● **To do**
The entries below are to be reproduced exactly, with their pictures omitted.

^^^^^^^^^^^^^^^^

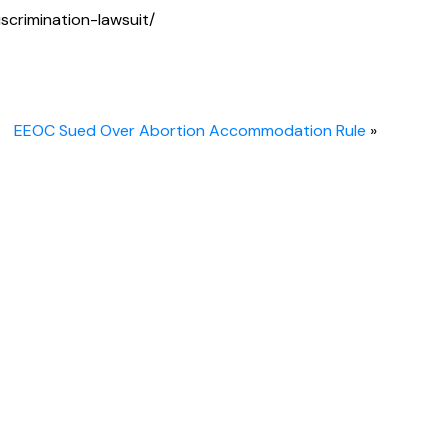
crimination-lawsuit/
EEOC Sued Over Abortion Accommodation Rule
»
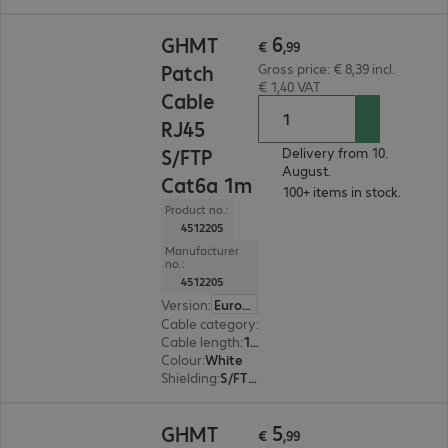
€ 6,99
6
GHMT
€
,
99
Patch
Gross price: € 8,39 incl.
€ 1,40 VAT
Cable
RJ45
S/FTP
Delivery from 10.
August.
Cat6a 1m
100+ items in stock.
Product no.:
4512205
Manufacturer
no.:
4512205
Version
:
Europe
Cable category
:
Cat6a
Cable length
:
1 m
Colour
:
White
Shielding
:
S/FTP (PiMF)
€ 5,99
5
GHMT
€
,
99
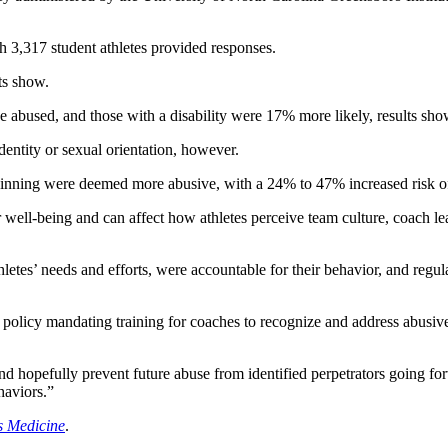
h 3,317 student athletes provided responses.
ts show.
e abused, and those with a disability were 17% more likely, results sho
dentity or sexual orientation, however.
nning were deemed more abusive, with a 24% to 47% increased risk of 
ell-being and can affect how athletes perceive team culture, coach lea
etes’ needs and efforts, were accountable for their behavior, and regul
icy mandating training for coaches to recognize and address abusive s
nd hopefully prevent future abuse from identified perpetrators going f
haviors.”
ts Medicine
.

^^^^^^^^^^^^^^^^

● **Solution to the exercise**
crimination-lawsuit/
EEOC Sued Over Abortion Accommodation Rule
»
€ 6,99
6
GHMT
€
,
99
Patch
Gross price: € 8,39 incl.
€ 1,40 VAT
Cable
RJ45
S/FTP
Delivery from 10.
August.
Cat6a 1m
100+ items in stock.
Product no.:
4512205
Manufacturer
no.:
4512205
Version
:
Europe
Cable category
:
Cat6a
Cable length
:
1 m
Colour
:
White
Shielding
:
S/FTP (PiMF)
€ 5,99
5
GHMT
€
,
99
h 3,317 student athletes provided responses.
ts show.
e abused, and those with a disability were 17% more likely, results sho
dentity or sexual orientation, however.
nning were deemed more abusive, with a 24% to 47% increased risk of 
ell-being and can affect how athletes perceive team culture, coach lea
etes’ needs and efforts, were accountable for their behavior, and regul
icy mandating training for coaches to recognize and address abusive s
nd hopefully prevent future abuse from identified perpetrators going f
haviors.”
ts Medicine
.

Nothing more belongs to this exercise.